No Piauí, o PT cortou na própria carne. Neste domingo (22), o partido retirou a candidatura à reeleição da senadora Regina Sousa em favor do atual deputado federal e ex-governador Marcelo Castro (MDB). Ele vai ocupar o lugar que seria de Regina na chapa que busca a reeleição do governador Wellington Dias, que contará ainda com a companhia do senador Ciro Nogueira (PP), em busca da sua reeleição em coligação estadual com o PT do governador. A nível nacional, o PP que Nogueira preside anunciou apoio ao pré-candidato do PSDB, o ex-governador de São Paulo Geraldo Alckmin.
Em Pernambuco, sem precisar do governador Paulo Câmara (PSB), que ao contrário busca a reeleição com apoio do PT, o partido, que tem na vereadora Marília Arraes a mais forte candidata ao governo do Estado, fragiliza sua candidatura enquanto tenta fazer um acordo nacional com o PSB para um apoio nacional à eventual candidatura de Lula à Presidência da República. Sem nenhum deputado federal, o PT de Pernambuco ainda corre o risco de continuar sem representante na Câmara e não conseguir a reeleição do senador Humberto Costa.
Em Minas Gerais, o MDB tenta retirar a candidatura ao Senado de Dilma Rousseff mas a ex-presidente vem resistindo bravamente. Se o partido se dobrar, acabará repetindo 2010 e 2014, quando jogou fora oportunidades de consolidar maioria na Câmara dos Deputados ao abrir espaço para a eleição de deputados do MDB e de outros partidos conservadores. “O MDB quer tudo na chapa do PT para eleger seus parlamentares”, diz um indignado militante petista do Piauí, prevendo que com maioria na Assembleia o partido de Michel Temer estará “pronto para o golpe contra Wellington”.

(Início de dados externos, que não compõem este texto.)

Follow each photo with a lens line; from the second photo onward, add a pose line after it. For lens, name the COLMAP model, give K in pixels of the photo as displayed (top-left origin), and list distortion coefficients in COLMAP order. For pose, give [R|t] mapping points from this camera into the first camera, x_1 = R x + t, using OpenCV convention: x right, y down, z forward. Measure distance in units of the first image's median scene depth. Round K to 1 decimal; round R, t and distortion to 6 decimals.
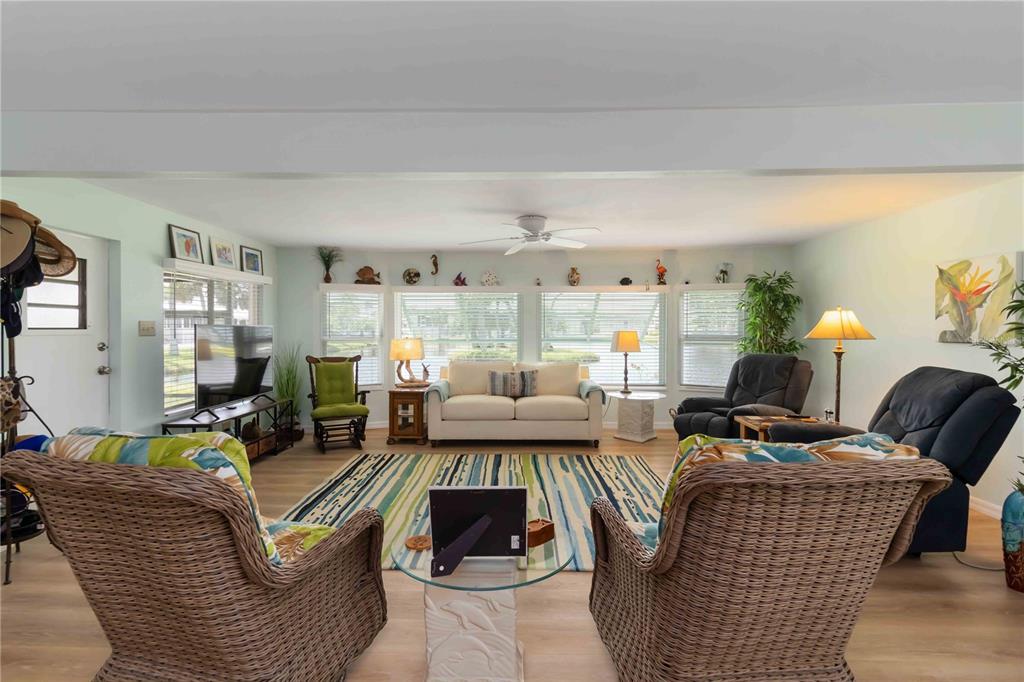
lens RADIAL K [[474.0, 0, 503.8], [0, 474.0, 333.5], [0, 0, 1]] dist [0.000225, -0.000308]
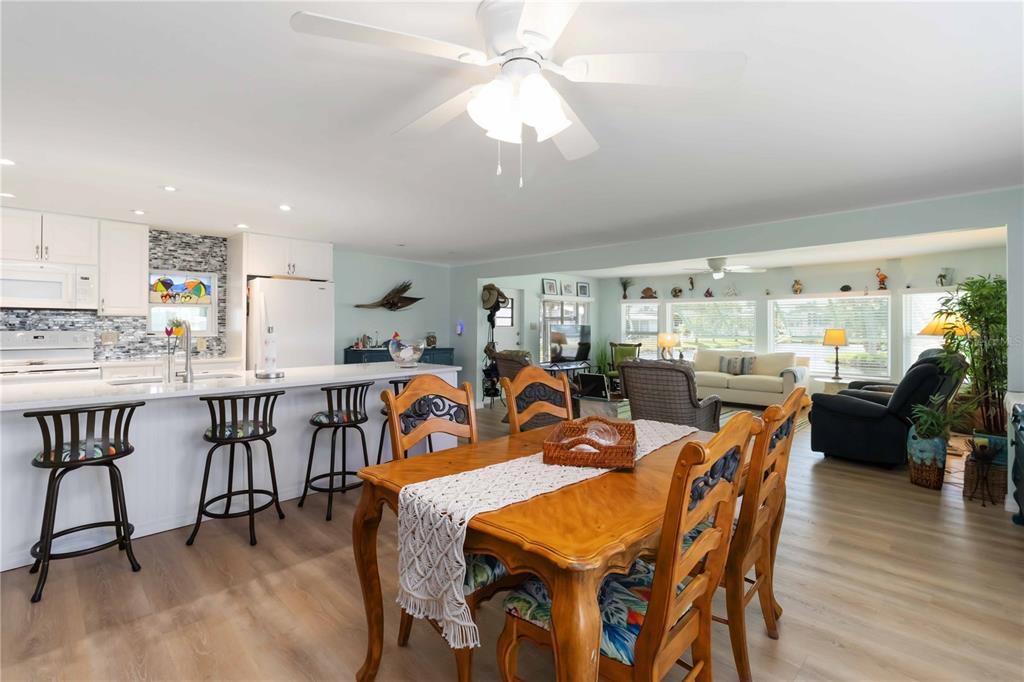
lens RADIAL K [[474.0, 0, 516.0], [0, 474.0, 320.0], [0, 0, 1]] dist [0.000225, -0.000308]
pose [[0.729808, -0.006541, -0.683621, 0.535344], [-0.010322, 0.999735, -0.020586, 0.005090], [0.683574, 0.022080, 0.729547, -0.519503]]
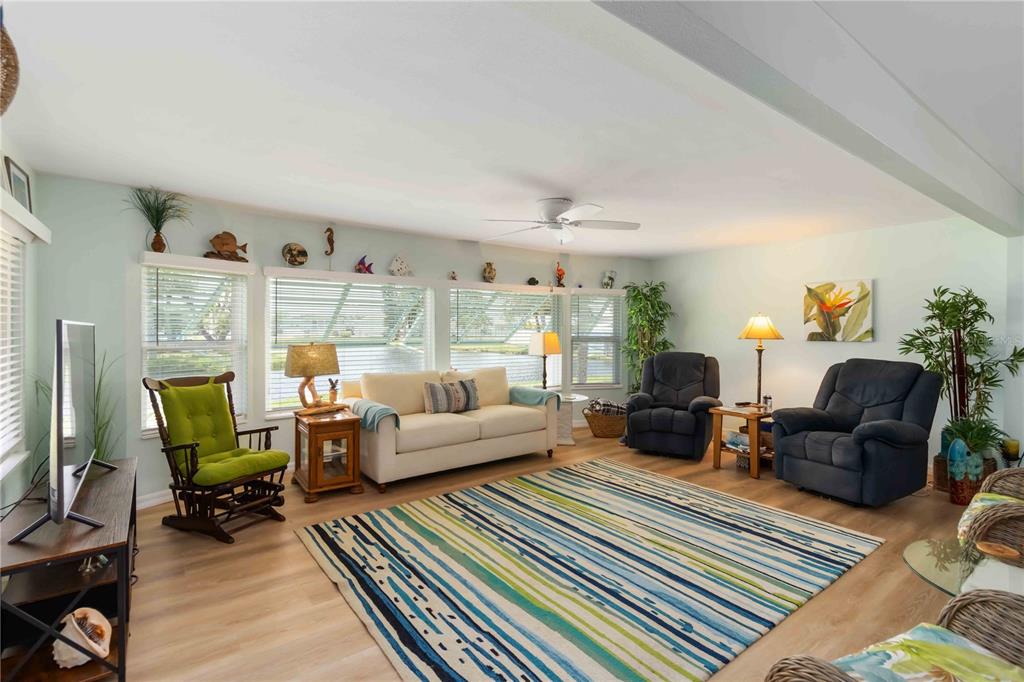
lens RADIAL K [[474.0, 0, 508.4], [0, 474.0, 334.8], [0, 0, 1]] dist [0.000225, -0.000308]
pose [[0.792873, -0.005105, 0.609366, -0.426174], [0.004158, 0.999987, 0.002968, -0.004184], [-0.609373, 0.000180, 0.792884, 0.297574]]
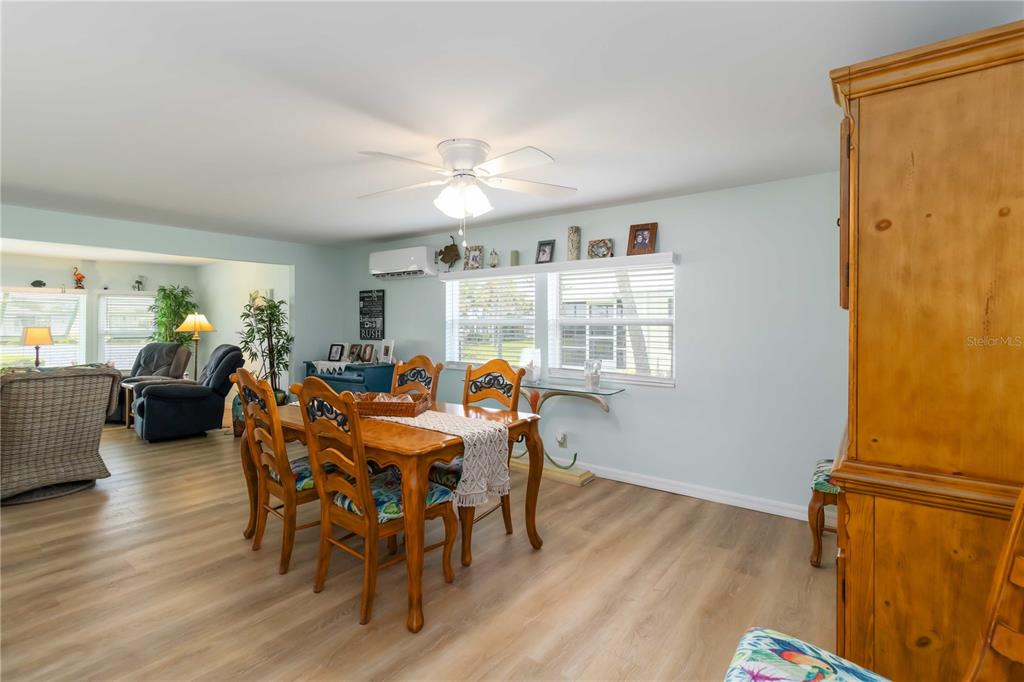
lens RADIAL K [[474.0, 0, 506.5], [0, 474.0, 330.2], [0, 0, 1]] dist [0.000225, -0.000308]
pose [[0.575832, -0.008803, 0.817520, -0.029891], [0.008236, 0.999954, 0.004966, 0.005854], [-0.817526, 0.003874, 0.575878, -0.651358]]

Se a carruagem do PT continuar andando nessa marcha, sem se importar com a ampliação das bancadas de esquerda no Congresso, a aprovação do seu projeto de governo por via parlamentar se revela cada vez mais utópica. E utopia maior ainda será esperar que Lula desista da via partidária para fazer uma revolução. Para mudar sem romper a ordem constitucional, partidos políticos precisam ser fortes não apenas no número, mas consolidados ideologicamente.